And, welcome to the forum. We look forward to hearing your questions. And I think the reason George gives such great customer service is the fact that he really enjoys what he does!


----------



## MikeC (Feb 7, 2007)

The toys arrived yesterday. Everything was well packaged and arrived faster than I thought it would. Guess what I'll be doing this weekend?


I do have a new found respect for the powerful combination of static electricity and packing peanuts after unpacking everything!


----------



## grapeman (Feb 7, 2007)

Nice kit Mike. Good luck with it. When you get the money, order the floor corker-either type.

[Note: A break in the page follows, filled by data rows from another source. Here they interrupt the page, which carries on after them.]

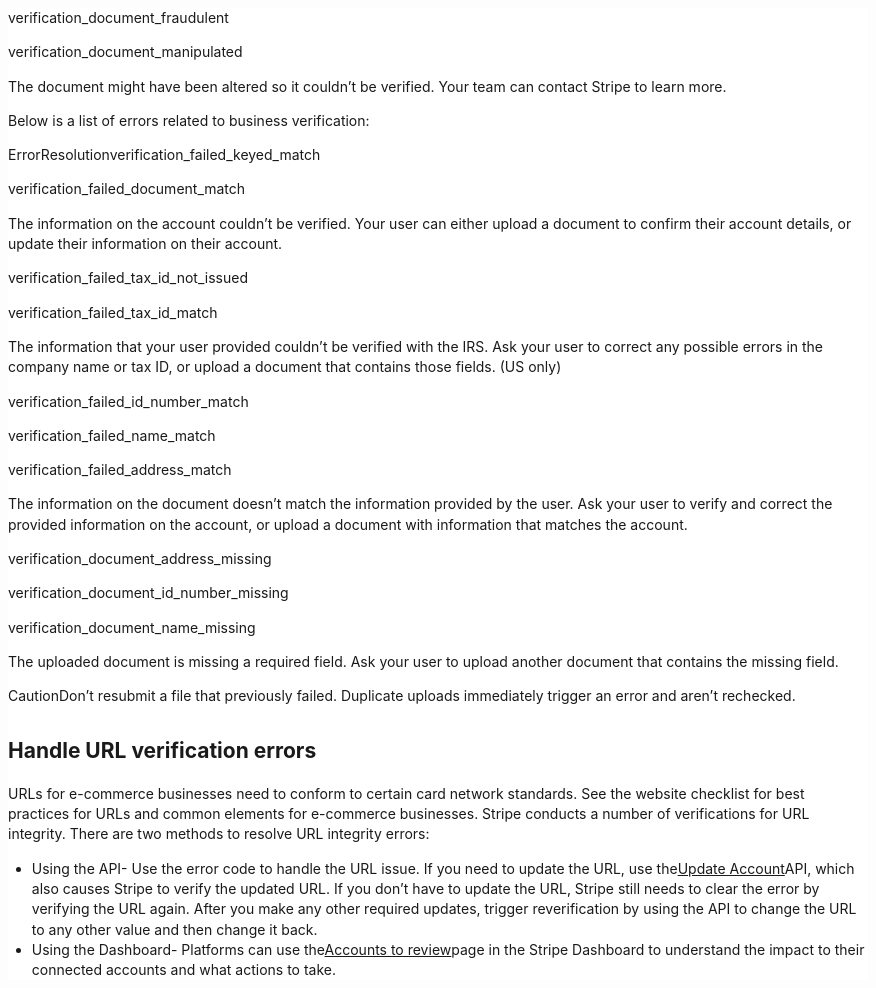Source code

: verification_document_fraudulent

verification_document_manipulated

The document might have been altered so it couldn’t be verified. Your team can contact Stripe to learn more.

Below is a list of errors related to business verification:

ErrorResolutionverification_failed_keyed_match

verification_failed_document_match

The information on the account couldn’t be verified. Your user can either upload a document to confirm their account details, or update their information on their account.

verification_failed_tax_id_not_issued

verification_failed_tax_id_match

The information that your user provided couldn’t be verified with the IRS. Ask your user to correct any possible errors in the company name or tax ID, or upload a document that contains those fields. (US only)

verification_failed_id_number_match

verification_failed_name_match

verification_failed_address_match

The information on the document doesn’t match the information provided by the user. Ask your user to verify and correct the provided information on the account, or upload a document with information that matches the account.

verification_document_address_missing

verification_document_id_number_missing

verification_document_name_missing

The uploaded document is missing a required field. Ask your user to upload another document that contains the missing field.

CautionDon’t resubmit a file that previously failed. Duplicate uploads immediately trigger an error and aren’t rechecked.

## Handle URL verification errors

URLs for e-commerce businesses need to conform to certain card network standards. See the website checklist for best practices for URLs and common elements for e-commerce businesses. Stripe conducts a number of verifications for URL integrity. There are two methods to resolve URL integrity errors:

- Using the API- Use the error code to handle the URL issue. If you need to update the URL, use the[Update Account](/api/accounts/update)API, which also causes Stripe to verify the updated URL. If you don’t have to update the URL, Stripe still needs to clear the error by verifying the URL again. After you make any other required updates, trigger reverification by using the API to change the URL to any other value and then change it back.
- Using the Dashboard- Platforms can use the[Accounts to review](/connect/dashboard/review-actionable-accounts)page in the Stripe Dashboard to understand the impact to their connected accounts and what actions to take.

They are both worth the money.


----------



## jobe05 (Feb 7, 2007)

I just don't get it................ sigh.........


Package came yesterday, and 24 hours later that fermenter is still empty................................. . sigh.................


----------



## Wade E (Feb 7, 2007)

What are in the 2 boxes in the back behind the wine kit?


----------



## scotty (Feb 7, 2007)

Empty bottles ill bet


----------



## jobe05 (Feb 7, 2007)

I think they are bottles also. One of Georges kits contain not only everything you need to make a kit, it includes the kit and all the bottling equipment to bottle that kit. I'm very impressed with this starter kit.


----------



## geocorn (Feb 7, 2007)

It is really cool to see one of my kits after they have arrived.




Thank you very much for posting the picture.


----------



## Wade E (Feb 7, 2007)

Ahhh, bottles yes. Thanks Scotty.


----------



## MikeC (Feb 8, 2007)

wade said:


> What are in the 2 boxes in the back behind the wine kit?




Correct, they are the bottles. I had originally decided to save up the bottles that I need, but I can't see the warden allowing me to drink a bottle a night for the next month.....


----------



## MikeC (Feb 8, 2007)

jobe05 said:


> I just don't get it................ sigh.........
> 
> 
> Package came yesterday, and 24 hours later that fermenter is still empty................................. . sigh.................




I agree!


It's Saturday's project.



*Edited by: MikeC *


----------



## PolishWineP (Feb 9, 2007)

Oh! We're so close to Saturday I can taste it!



I have a feeling there will be a few people watching closely for you to post after you've started the kit. Maybe a picture or 2 of you pouring, stirring, etc?


----------



## scotty (Feb 9, 2007)

George i never saw merchandise packed as well as your shipments. Ive bee doing all sorts of on line business for years.


----------



## geocorn (Feb 9, 2007)

I don't like to file damage claims! The shipper's don't either, so they make it a royal pain..... To avoid this problem, we try to package orders to not only reduce damage, but hopefully to eliminate it altogether. We lost 5 packages out of thousands last year to damage. That is a percentage I can afford.


Since Mark does all of the packaging, I will pass on your compliment to him.


----------



## Jwhelan939 (Nov 8, 2007)

Hey george,
I ordered one of your kits, and it didn't come with a bag decapper?


----------



## geocorn (Nov 8, 2007)

I took out the bag de-capper this summer when they doubled the cost. With my kits already being more expensive due to the components, I decided to remove the de-capper. Remind me on your next order and I will throw one in for free.


----------



## Waldo (Nov 9, 2007)

HEY gEORGE.......I got the capper but my wine kit was missing !!



*Edited by: Waldo *


----------



## PeterZ (Nov 9, 2007)

I find that a regular can opener - the kind that punches a triangular hole in the top of a can - works fine. The older members of the forum will remember these as beer can openers before pull tabs. In the good old days the beer cans were lined steel, too!


----------



## bovinewines (Nov 9, 2007)

We called those "church keys" when I was a kid....still not sure about the story behind that....


&lt;--keeper of semi-worthless information


----------



## jobe05 (Nov 9, 2007)

bovinewines said:


> We called those "church keys" when I was a kid....still not sure about the story behind that....



I could insert a Baptist joke in here but I won't..................................


----------



## bovinewines (Nov 9, 2007)

Jobe...I double dog dare ya!!!!!


----------



## corn field (Nov 9, 2007)

hey we baptists love good jokes about us so go ahead.


----------